The debt offering marks Tesla's debut in the junk-bond market and the company will start roadshows on Monday, IFR reported, citing lead bankers on the deal.

(The first 30 Tesla Model 3 cars are handed over to employee buyers at the company’s Fremont facility in California, US, July 28, 2017. /CFP Photo‍)

Tesla has been riding high on investor expectations that its Model 3 will be a mass-market hit, with shareholders pushing its market value above that of General Motors Co and Ford Motor Co, the top two US automakers that produce millions of cars annually.

But Tesla has yet to make an annual profit and its stock is a favorite among short-sellers who continue to bet Tesla will fall short of its shareholders' high hopes.

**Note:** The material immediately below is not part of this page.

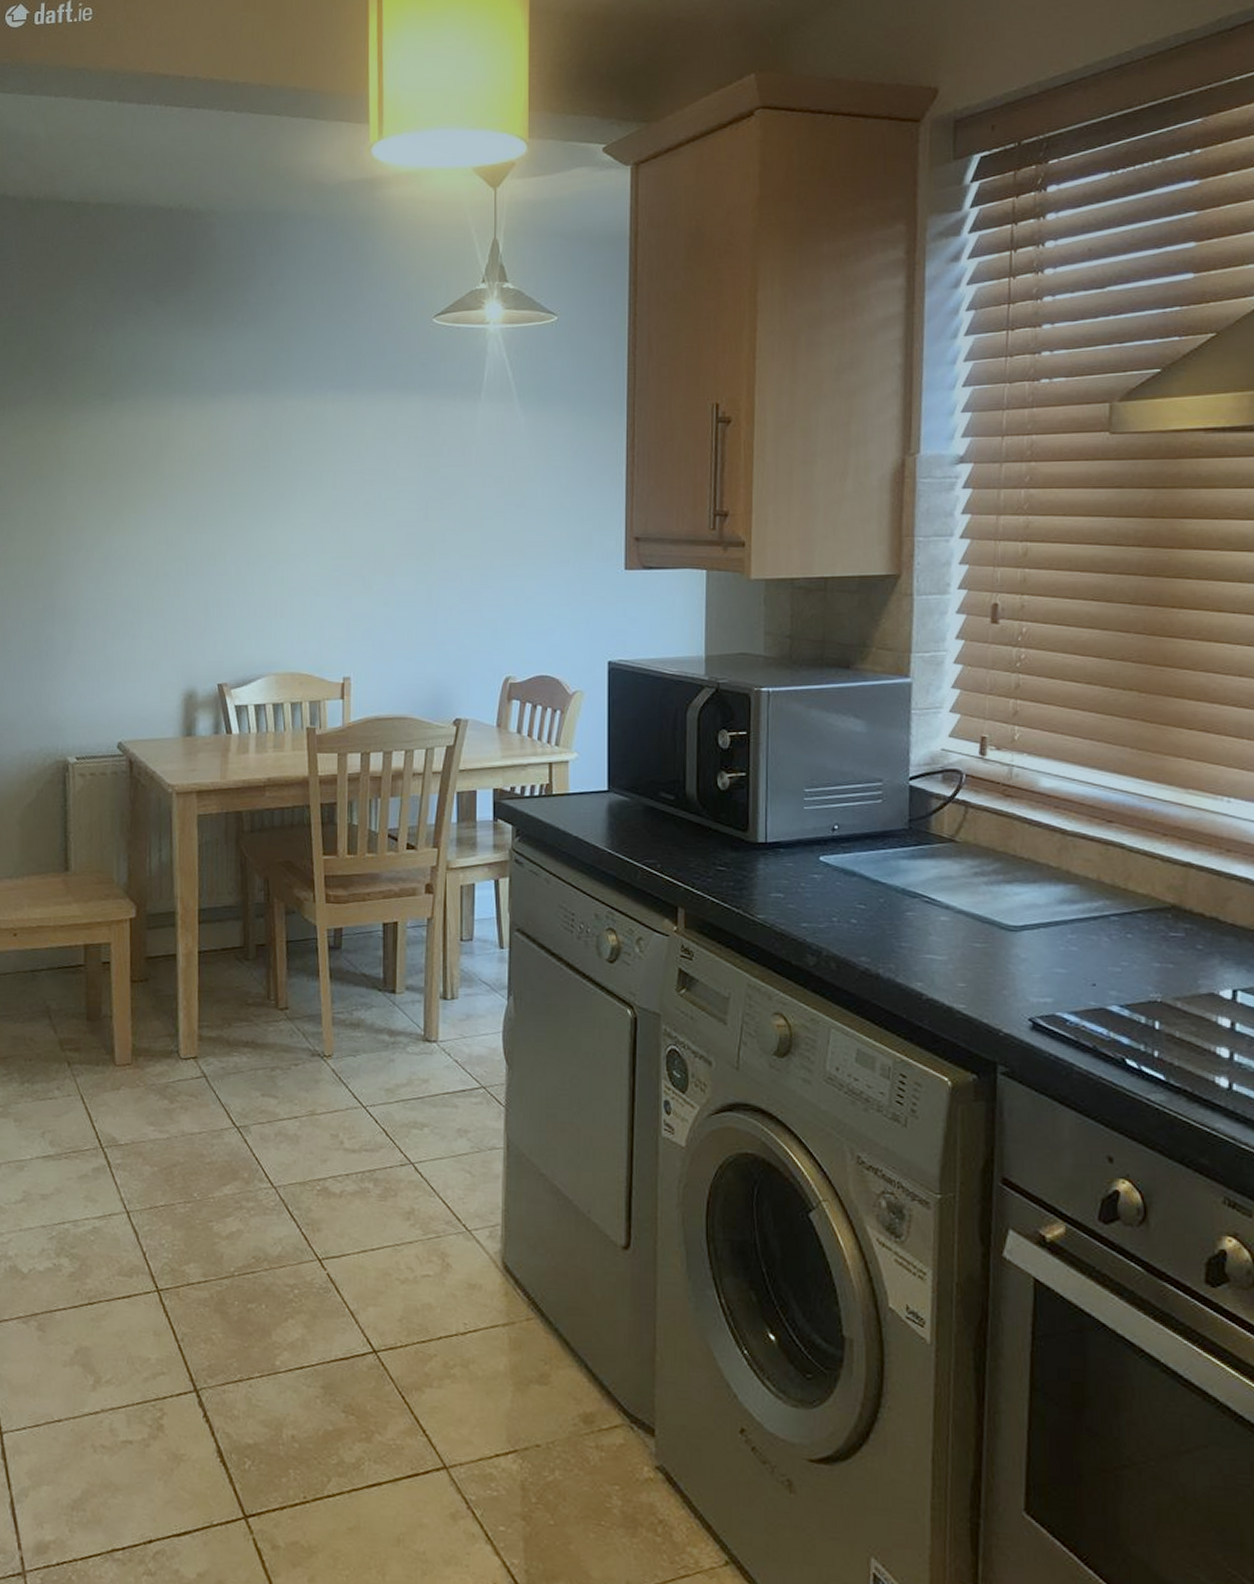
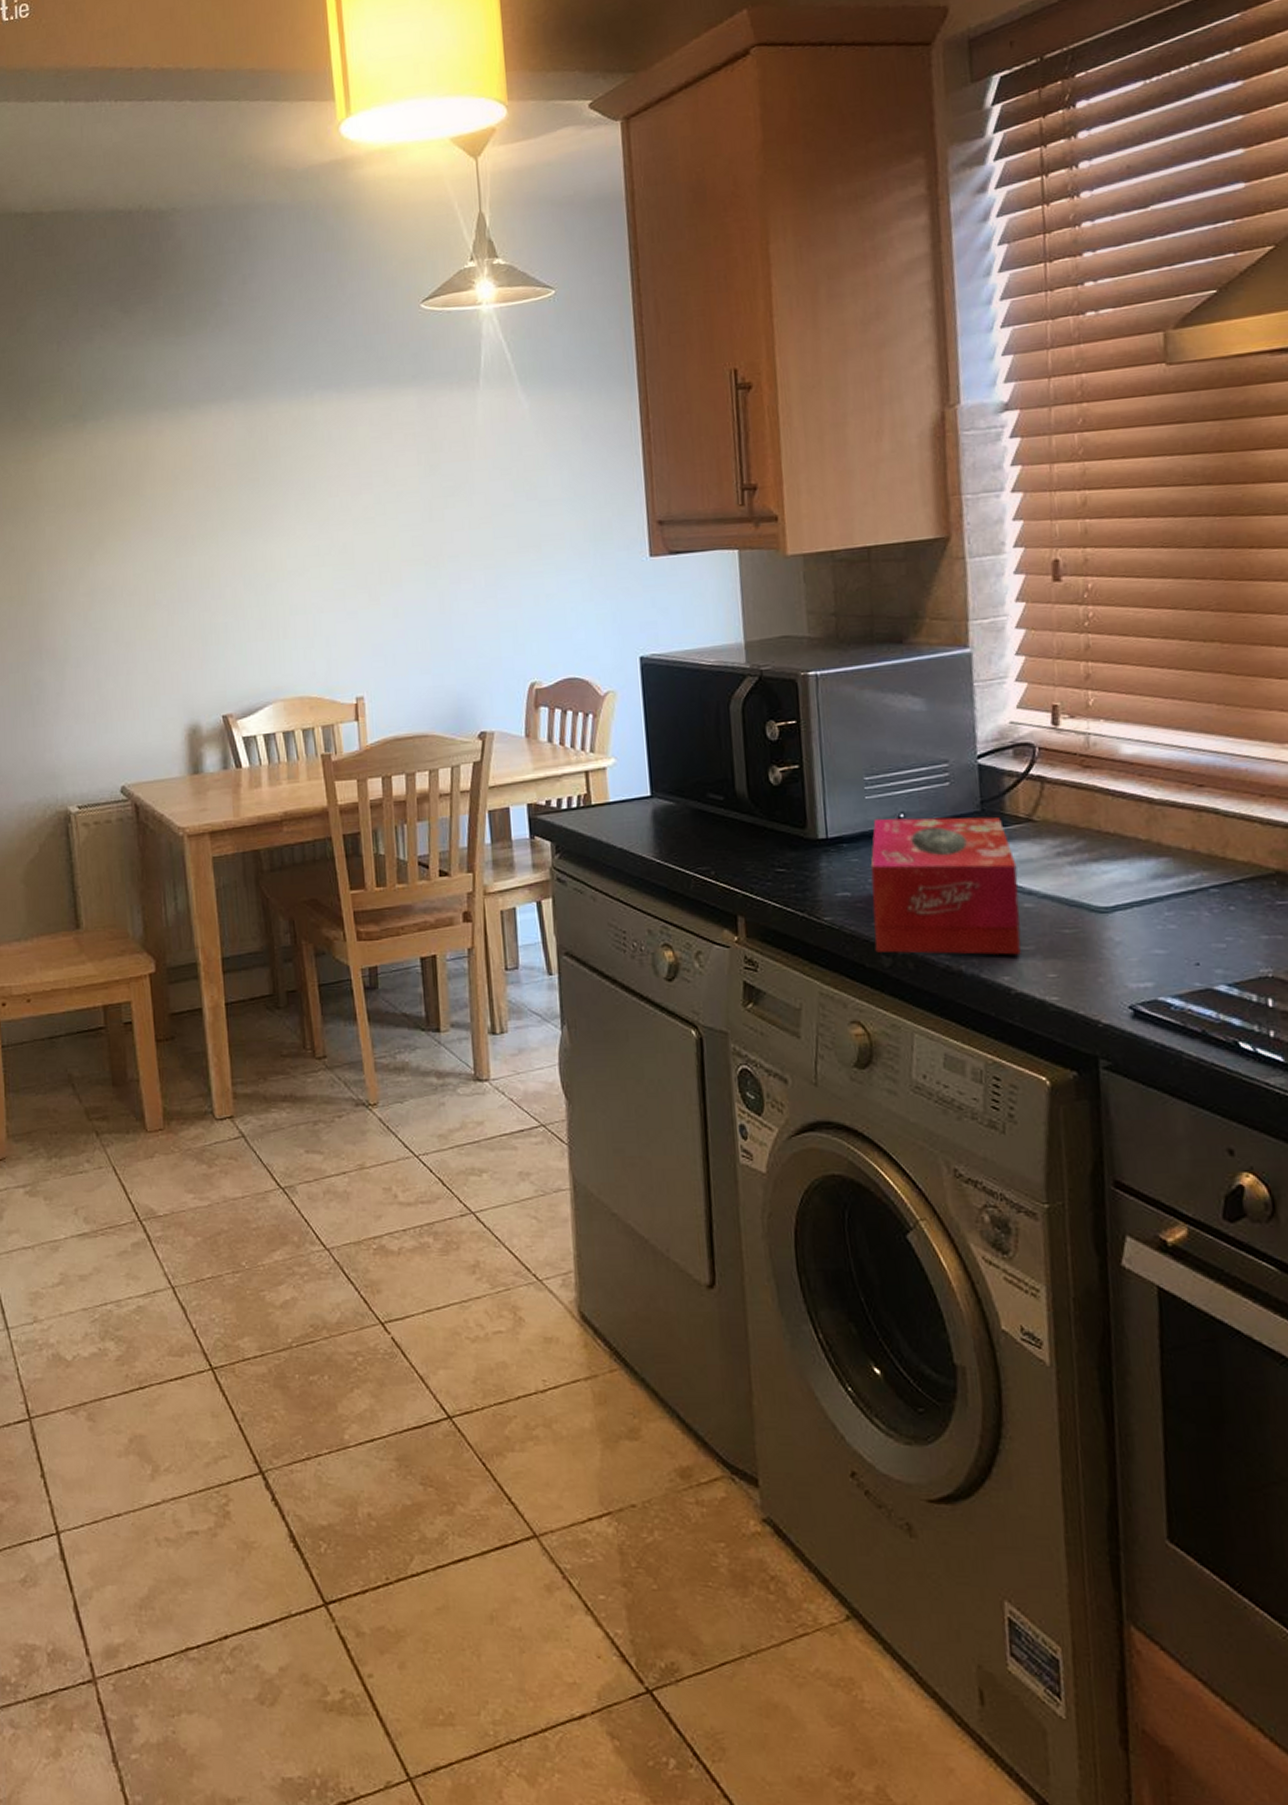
tissue box: none [802,828,937,964] -> present [870,816,1021,955]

So far, Tesla has been raising money to pay its bills with a combination of equity offerings and convertible bonds, which eventually convert into shares. In March, the company raised 1.4 billion US dollars through a convertible debt offering.

Following the announcement, Standard & Poor's reaffirmed its negative outlook for the automaker and assigned a "B-" rating for the bond issue – deep into junk credit territory. S&P also maintained its "B-" long-term corporate credit rating on Tesla.

(A Tesla electric car pulls into a supercharger station in north China's Tianjin Municipality, Jan. 24, 2015. /Xinhua Photo)

"We could lower our ratings on Tesla if execution issues related to the Model 3 launch later this year or the ongoing expansion of its Models S and X production lead to significant cost overruns," S&P said in a statement on the bonds.

Moody's assigned a junk "B3" rating to the bond issue and said the company's rating outlook was stable.

"The major challenge facing the company during the next 12 months will largely be the considerable execution risks associated with the rapid ramp-up in production of a totally new vehicle," Moody's Senior Vice President Bruce Clark said in a statement.

The automaker's debt load increased significantly last year when it bought solar panel maker SolarCity. CFRA equity analyst Efraim Levy said the bonds provide Tesla with funds "at least into mid-2018."

"There is a risk they could still run out of money," he said. "Then you’d go back to the equity markets and hope it’s not too late" to raise more money.